Taxi association reaches out to those in need with food parcels
THE Soshanguve Local and Long Distance Taxi Association and businesses have donated food parcels to needy families identified by the community during the Covid-19 pandemic.
The beneficiaries included Lindiwe Chabalala and her four sons, all of whom relied on odd jobs to make ends meet.
Chabalala said she used to get by on washing or cleaning for other families, but due to restrictions of the lockdown, she had been unable to get work or make money.
She said since the start of the lockdown, things had become so bad that her family would sometimes go three to four days without anything to eat.
And when they did manage to scrape together something to eat, Chabalala said they had to skip some days to stretch their basic food supplies.
“We’ve tried to apply for grants time and again but nothing has come of it. We’ve even tried going around to get these food parcels everyone talks about, but they are yet to arrive anywhere close to us, and it's been months now.
“We’ve just stopped complaining and become used to this hard life. I can’t begin to show them how much this means to us but I thank them from the bottom of my heart.”
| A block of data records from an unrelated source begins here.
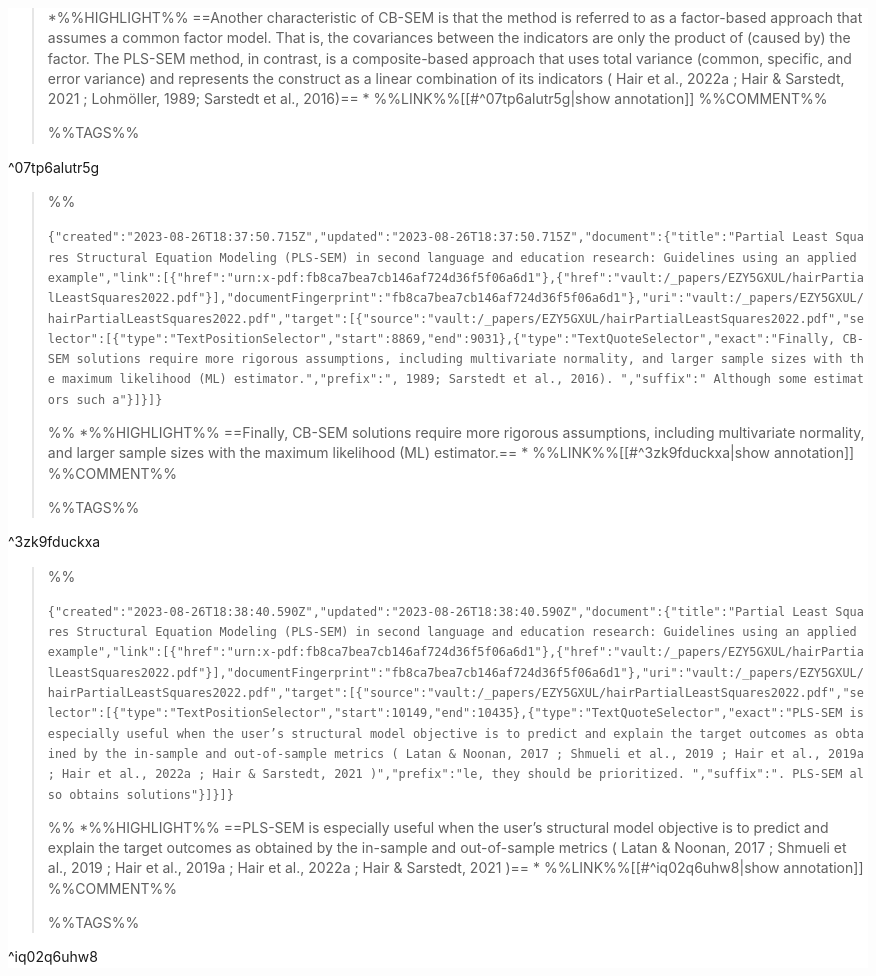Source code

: >*%%HIGHLIGHT%% ==Another characteristic of CB-SEM is that the method is referred to as a factor-based approach that assumes a common factor model. That is, the covariances between the indicators are only the product of (caused by) the factor. The PLS-SEM method, in contrast, is a composite-based approach that uses total variance (common, specific, and error variance) and represents the construct as a linear combination of its indicators ( Hair et al., 2022a ; Hair & Sarstedt, 2021 ; Lohmöller, 1989; Sarstedt et al., 2016)== *
>%%LINK%%[[#^07tp6alutr5g|show annotation]]
>%%COMMENT%%
>
>%%TAGS%%
>
^07tp6alutr5g


>%%
>```annotation-json
>{"created":"2023-08-26T18:37:50.715Z","updated":"2023-08-26T18:37:50.715Z","document":{"title":"Partial Least Squares Structural Equation Modeling (PLS-SEM) in second language and education research: Guidelines using an applied example","link":[{"href":"urn:x-pdf:fb8ca7bea7cb146af724d36f5f06a6d1"},{"href":"vault:/_papers/EZY5GXUL/hairPartialLeastSquares2022.pdf"}],"documentFingerprint":"fb8ca7bea7cb146af724d36f5f06a6d1"},"uri":"vault:/_papers/EZY5GXUL/hairPartialLeastSquares2022.pdf","target":[{"source":"vault:/_papers/EZY5GXUL/hairPartialLeastSquares2022.pdf","selector":[{"type":"TextPositionSelector","start":8869,"end":9031},{"type":"TextQuoteSelector","exact":"Finally, CB-SEM solutions require more rigorous assumptions, including multivariate normality, and larger sample sizes with the maximum likelihood (ML) estimator.","prefix":", 1989; Sarstedt et al., 2016). ","suffix":" Although some estimators such a"}]}]}
>```
>%%
>*%%HIGHLIGHT%% ==Finally, CB-SEM solutions require more rigorous assumptions, including multivariate normality, and larger sample sizes with the maximum likelihood (ML) estimator.== *
>%%LINK%%[[#^3zk9fduckxa|show annotation]]
>%%COMMENT%%
>
>%%TAGS%%
>
^3zk9fduckxa


>%%
>```annotation-json
>{"created":"2023-08-26T18:38:40.590Z","updated":"2023-08-26T18:38:40.590Z","document":{"title":"Partial Least Squares Structural Equation Modeling (PLS-SEM) in second language and education research: Guidelines using an applied example","link":[{"href":"urn:x-pdf:fb8ca7bea7cb146af724d36f5f06a6d1"},{"href":"vault:/_papers/EZY5GXUL/hairPartialLeastSquares2022.pdf"}],"documentFingerprint":"fb8ca7bea7cb146af724d36f5f06a6d1"},"uri":"vault:/_papers/EZY5GXUL/hairPartialLeastSquares2022.pdf","target":[{"source":"vault:/_papers/EZY5GXUL/hairPartialLeastSquares2022.pdf","selector":[{"type":"TextPositionSelector","start":10149,"end":10435},{"type":"TextQuoteSelector","exact":"PLS-SEM is especially useful when the user’s structural model objective is to predict and explain the target outcomes as obtained by the in-sample and out-of-sample metrics ( Latan & Noonan, 2017 ; Shmueli et al., 2019 ; Hair et al., 2019a ; Hair et al., 2022a ; Hair & Sarstedt, 2021 )","prefix":"le, they should be prioritized. ","suffix":". PLS-SEM also obtains solutions"}]}]}
>```
>%%
>*%%HIGHLIGHT%% ==PLS-SEM is especially useful when the user’s structural model objective is to predict and explain the target outcomes as obtained by the in-sample and out-of-sample metrics ( Latan & Noonan, 2017 ; Shmueli et al., 2019 ; Hair et al., 2019a ; Hair et al., 2022a ; Hair & Sarstedt, 2021 )== *
>%%LINK%%[[#^iq02q6uhw8|show annotation]]
>%%COMMENT%%
>
>%%TAGS%%
>
^iq02q6uhw8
Mitah Molobi said since many in the community relied on temporary jobs, with the current restrictions their family of four was trying to survive on her grand-daughter’s grant fund alone.
“I think most families stress, especially here, about how they are going to get through another day. We just pray for the goodwill of those willing to offer us small jobs so we can also have something to eat.”
Ward councillor Phumzile Hlatshwayo said many were struggling and things had been exacerbated by the pandemic as some were losing their jobs.
“The list of helpless families is very long, so this can’t be a one-time thing but it's a good start. Food insecurity and poverty are ongoing problems; what matters is that collectively we support each other during this pandemic.”
Daniel Mogajane, the association’s spokesperson, said they regarded the communities they served as their families and could not sit by and watch as they starved.